I’ve often wondered about the thoughts that I have subconsciously. Why do I not realize I’m thinking them? What repressed emotions are there? For instance, there was one time I hung out with this girl and every time we hung out together, I ended up doing something ridiculous which ended up cutting our time together short. Once, I accidentally spilled my drink on the table which got into her lap and she had to go home to change. Another time, I mistakenly gave her the wrong address to the party we were supposed to hang at together. It wasn’t until about our billionth outing that I realized….this girl is not my real friend. Why are you trying to force this friendship? In a nutshell, I just really did not like this girl, and I began to think that subconsciously, all those things I did were intentional.Earlier this week, Mommy introduced me to ‘Today's Seed,’ a daily bible devotional sent via email, and the passage that was referenced was Isaiah 29:15 -16. It read, “Look at them! They try to hide things from the LORD. They think he will not understand. They do their evil things in darkness. They tell themselves: "No one can see us. No one will know who we are.” In Genesis it states that “every intent of the thoughts of [man’s] heart was only evil continually” (6:5). Our subconscious is a manifestation of the ill intended thoughts that are created in our hearts. While my mind thinks that I have no intention to be evil and I’d like to only “think good thoughts,” I know that as a human being I have more thoughts like, “I can’t stand that b,” or “If only I could push him down a flight of stairs,” and I have no control over not thinking these things. I do have control over whether or not I act upon them. These are only the thoughts that are brought to my attention. The ones that I’m aware of, so only God truly knows what my mind is capable of, which brings me to think why spend so much time trying to hide who I am, when the only being that matters essentially knows the truth.
On a daily basis, I spend about half of my time lying to myself and others about things that don’t really make much of a difference one way or the other. For instance, truthfully….I love sex. The conscious decision to give it up may have been one of the hardest things to do in life; however, if you ask my friends or anyone I talk to about it they’ll probably tell you that I think it’s easy or I just don’t think about it. In actuality, I think about it more often than not, and sometimes I try to talk myself into getting back on the saddle, knowing that it’s not good for me. “It will feel great,” I say. I would not ever express these things to anyone close to me, but Heavenly Papa knows how I feel. He also knows the feelings of guilt, shame, and failure I’d feel if I ever succumbed to those thoughts.

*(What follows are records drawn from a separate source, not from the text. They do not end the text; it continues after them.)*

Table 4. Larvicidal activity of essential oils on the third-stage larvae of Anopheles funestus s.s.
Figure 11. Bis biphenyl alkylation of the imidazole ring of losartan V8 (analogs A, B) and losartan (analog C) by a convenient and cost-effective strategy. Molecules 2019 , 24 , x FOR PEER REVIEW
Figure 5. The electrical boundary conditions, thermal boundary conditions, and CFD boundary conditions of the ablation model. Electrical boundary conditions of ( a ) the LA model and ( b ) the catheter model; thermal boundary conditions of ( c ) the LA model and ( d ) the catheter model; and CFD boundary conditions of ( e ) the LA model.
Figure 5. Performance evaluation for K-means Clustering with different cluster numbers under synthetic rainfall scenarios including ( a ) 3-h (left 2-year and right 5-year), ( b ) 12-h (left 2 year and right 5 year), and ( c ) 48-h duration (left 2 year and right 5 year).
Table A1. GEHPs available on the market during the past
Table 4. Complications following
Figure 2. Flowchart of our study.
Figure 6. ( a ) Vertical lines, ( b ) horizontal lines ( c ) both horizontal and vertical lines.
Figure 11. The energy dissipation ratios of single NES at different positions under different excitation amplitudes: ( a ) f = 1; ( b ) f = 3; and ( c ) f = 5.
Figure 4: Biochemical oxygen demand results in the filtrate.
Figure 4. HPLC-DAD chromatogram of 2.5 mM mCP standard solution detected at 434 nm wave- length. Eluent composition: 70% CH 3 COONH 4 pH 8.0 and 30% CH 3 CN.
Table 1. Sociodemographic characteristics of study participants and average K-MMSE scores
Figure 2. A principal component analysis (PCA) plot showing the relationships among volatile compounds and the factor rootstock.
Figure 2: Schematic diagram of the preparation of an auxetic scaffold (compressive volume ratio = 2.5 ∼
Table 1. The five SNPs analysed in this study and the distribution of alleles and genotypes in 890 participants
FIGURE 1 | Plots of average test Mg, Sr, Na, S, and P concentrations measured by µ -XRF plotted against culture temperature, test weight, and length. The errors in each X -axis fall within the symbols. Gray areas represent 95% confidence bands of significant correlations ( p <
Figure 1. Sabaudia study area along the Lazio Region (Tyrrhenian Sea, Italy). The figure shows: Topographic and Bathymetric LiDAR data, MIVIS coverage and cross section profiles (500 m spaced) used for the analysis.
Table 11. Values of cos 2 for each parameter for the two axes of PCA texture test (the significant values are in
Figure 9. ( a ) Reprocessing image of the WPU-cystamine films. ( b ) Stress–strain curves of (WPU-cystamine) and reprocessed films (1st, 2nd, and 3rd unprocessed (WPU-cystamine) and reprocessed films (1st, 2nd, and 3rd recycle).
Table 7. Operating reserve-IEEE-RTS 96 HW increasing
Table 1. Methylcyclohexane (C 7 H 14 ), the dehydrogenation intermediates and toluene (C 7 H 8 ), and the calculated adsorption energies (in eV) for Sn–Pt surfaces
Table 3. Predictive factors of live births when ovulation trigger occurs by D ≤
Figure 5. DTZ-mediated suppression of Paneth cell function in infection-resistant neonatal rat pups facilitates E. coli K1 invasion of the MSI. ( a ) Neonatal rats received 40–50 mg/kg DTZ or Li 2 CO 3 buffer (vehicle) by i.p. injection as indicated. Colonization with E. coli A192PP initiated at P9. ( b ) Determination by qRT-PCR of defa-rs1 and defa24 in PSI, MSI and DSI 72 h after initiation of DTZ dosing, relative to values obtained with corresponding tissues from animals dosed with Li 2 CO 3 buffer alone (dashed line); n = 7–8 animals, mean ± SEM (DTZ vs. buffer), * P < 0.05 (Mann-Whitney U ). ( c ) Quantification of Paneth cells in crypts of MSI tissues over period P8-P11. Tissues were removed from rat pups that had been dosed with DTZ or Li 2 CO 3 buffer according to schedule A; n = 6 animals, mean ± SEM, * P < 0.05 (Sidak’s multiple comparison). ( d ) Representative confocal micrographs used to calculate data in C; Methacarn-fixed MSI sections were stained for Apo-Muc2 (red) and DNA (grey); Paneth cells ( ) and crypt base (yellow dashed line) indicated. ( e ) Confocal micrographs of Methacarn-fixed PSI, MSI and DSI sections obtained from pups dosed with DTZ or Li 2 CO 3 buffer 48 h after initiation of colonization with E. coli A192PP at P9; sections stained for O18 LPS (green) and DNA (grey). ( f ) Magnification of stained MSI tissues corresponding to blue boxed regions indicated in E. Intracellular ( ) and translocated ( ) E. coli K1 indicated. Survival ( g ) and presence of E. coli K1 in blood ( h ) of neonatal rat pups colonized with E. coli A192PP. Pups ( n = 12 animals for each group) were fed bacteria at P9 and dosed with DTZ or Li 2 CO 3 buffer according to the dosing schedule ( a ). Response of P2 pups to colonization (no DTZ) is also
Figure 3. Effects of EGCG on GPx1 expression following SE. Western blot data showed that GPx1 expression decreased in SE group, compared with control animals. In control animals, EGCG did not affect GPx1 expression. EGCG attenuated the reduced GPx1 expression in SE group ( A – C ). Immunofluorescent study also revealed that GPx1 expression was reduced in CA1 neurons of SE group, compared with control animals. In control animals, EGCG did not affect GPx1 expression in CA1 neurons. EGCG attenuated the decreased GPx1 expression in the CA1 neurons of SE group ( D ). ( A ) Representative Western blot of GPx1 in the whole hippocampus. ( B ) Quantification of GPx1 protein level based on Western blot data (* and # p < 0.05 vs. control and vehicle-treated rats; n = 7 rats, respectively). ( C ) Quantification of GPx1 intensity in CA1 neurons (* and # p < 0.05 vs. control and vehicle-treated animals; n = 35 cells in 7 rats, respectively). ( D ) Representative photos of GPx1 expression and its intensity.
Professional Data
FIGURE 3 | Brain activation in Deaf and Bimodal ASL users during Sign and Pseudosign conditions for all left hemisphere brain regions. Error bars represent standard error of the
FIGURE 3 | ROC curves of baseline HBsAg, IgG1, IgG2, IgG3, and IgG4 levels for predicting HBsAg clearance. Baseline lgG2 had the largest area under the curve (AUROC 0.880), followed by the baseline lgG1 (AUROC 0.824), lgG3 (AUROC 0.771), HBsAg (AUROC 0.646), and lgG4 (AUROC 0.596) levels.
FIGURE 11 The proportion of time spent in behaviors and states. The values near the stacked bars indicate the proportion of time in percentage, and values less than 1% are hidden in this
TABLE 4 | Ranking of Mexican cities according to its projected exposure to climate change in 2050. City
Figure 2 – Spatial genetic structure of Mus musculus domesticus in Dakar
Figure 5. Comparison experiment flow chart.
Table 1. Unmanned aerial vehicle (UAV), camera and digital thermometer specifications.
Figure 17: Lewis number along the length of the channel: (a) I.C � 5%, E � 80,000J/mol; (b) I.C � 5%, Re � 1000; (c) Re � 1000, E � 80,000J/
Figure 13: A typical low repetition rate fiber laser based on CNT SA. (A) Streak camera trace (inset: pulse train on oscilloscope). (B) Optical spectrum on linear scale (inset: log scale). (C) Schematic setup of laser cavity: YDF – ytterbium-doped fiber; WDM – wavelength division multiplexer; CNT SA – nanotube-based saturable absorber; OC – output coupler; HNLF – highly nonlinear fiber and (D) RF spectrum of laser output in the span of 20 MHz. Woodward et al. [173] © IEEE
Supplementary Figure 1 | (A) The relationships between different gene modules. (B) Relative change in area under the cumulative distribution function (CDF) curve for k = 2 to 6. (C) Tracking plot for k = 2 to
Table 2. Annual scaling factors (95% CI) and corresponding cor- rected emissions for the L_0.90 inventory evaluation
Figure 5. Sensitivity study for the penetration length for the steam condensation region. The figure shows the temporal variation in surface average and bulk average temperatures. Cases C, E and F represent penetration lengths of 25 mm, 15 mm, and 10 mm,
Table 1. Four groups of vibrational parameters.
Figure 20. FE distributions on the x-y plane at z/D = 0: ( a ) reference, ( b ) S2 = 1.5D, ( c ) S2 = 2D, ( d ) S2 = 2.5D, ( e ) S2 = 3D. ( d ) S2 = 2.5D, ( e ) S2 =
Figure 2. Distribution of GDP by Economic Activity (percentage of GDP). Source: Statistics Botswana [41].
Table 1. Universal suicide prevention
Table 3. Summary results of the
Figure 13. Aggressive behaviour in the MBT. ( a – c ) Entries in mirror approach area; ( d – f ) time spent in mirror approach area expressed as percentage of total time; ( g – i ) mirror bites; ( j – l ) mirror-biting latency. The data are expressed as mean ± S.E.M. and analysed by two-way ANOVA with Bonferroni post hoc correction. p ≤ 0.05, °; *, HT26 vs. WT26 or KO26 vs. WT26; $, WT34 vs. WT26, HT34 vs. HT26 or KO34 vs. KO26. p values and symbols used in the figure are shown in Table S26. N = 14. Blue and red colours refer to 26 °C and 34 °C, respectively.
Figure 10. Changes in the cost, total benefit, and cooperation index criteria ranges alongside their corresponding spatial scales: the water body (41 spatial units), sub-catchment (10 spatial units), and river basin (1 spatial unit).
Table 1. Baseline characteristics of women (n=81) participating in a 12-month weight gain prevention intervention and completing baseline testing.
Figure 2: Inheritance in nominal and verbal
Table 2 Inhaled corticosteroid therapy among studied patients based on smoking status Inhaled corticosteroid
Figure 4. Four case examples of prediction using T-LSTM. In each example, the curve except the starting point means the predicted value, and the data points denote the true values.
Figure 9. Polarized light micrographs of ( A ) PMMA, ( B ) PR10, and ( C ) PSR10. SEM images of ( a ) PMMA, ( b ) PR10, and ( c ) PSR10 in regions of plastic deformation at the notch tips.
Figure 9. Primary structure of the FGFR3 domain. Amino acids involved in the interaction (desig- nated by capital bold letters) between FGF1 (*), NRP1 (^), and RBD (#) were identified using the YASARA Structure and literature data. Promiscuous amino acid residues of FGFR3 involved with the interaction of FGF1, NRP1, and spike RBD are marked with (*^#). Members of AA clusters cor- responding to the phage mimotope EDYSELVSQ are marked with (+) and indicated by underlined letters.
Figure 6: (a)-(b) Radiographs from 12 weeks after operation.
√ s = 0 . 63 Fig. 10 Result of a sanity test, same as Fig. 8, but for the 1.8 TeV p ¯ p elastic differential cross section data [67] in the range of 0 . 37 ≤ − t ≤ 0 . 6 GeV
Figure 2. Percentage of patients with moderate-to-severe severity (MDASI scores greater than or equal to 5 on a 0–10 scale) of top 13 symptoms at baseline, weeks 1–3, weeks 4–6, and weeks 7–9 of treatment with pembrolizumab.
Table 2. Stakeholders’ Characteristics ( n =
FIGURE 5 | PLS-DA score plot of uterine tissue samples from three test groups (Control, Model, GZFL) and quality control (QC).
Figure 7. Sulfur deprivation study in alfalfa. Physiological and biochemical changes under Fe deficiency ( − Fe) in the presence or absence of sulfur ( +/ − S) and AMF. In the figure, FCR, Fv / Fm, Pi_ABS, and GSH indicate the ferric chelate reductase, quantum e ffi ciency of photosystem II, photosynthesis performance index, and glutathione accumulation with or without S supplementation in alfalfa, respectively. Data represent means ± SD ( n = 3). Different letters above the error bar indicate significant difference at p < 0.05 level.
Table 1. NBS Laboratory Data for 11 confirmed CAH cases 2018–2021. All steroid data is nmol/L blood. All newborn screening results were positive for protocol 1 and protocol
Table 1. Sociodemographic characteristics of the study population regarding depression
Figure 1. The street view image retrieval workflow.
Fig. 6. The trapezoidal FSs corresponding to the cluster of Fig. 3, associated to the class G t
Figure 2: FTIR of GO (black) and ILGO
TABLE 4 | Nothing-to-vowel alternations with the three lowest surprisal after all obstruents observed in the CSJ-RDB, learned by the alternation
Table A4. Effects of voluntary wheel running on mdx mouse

He knows it all: What drives my states of depression, my deepest fears, things that make me anxious, things that excite me, amuse me, EVERYTHING. He knows that I’m going to lie to make a stranger feel better in spite of the truth before I even do it. It literally just happened. This Middle Eastern guy asked me if I thought Middle Eastern men were attractive, and then said me…do you think I’m attractive. I said yes. What else was I supposed to say? Well sir, I’m sure lots of people would find you attractive…I’m just not one of them? It’s so difficult to be honest all the time.Typically, I have no issue with telling strangers the truth. It’s a lot easier because chances are I’d never see them again. I believe this is what drives most random grocery aisle personal conversations. Ironically, I find that the person it’s most difficult to be honest with constantly is myself. We as people spend hours worrying about how we’ll be judged by others, but our own worst critic is ourselves; at least I am mine. The rest of the world could care less about what I have going on and even if they did, it doesn’t matter. So I’ve decided that because I can’t hide anything from my Father, I should not continuously hide things from myself, and when trying to figure out my motivations for doing certain things, I’m going to think twice about what’s driving those actions because the saying is true. What you do in the darkness will eventually come to the light, and if it’s something that I have to hide, I probably shouldn’t be doing it anyway.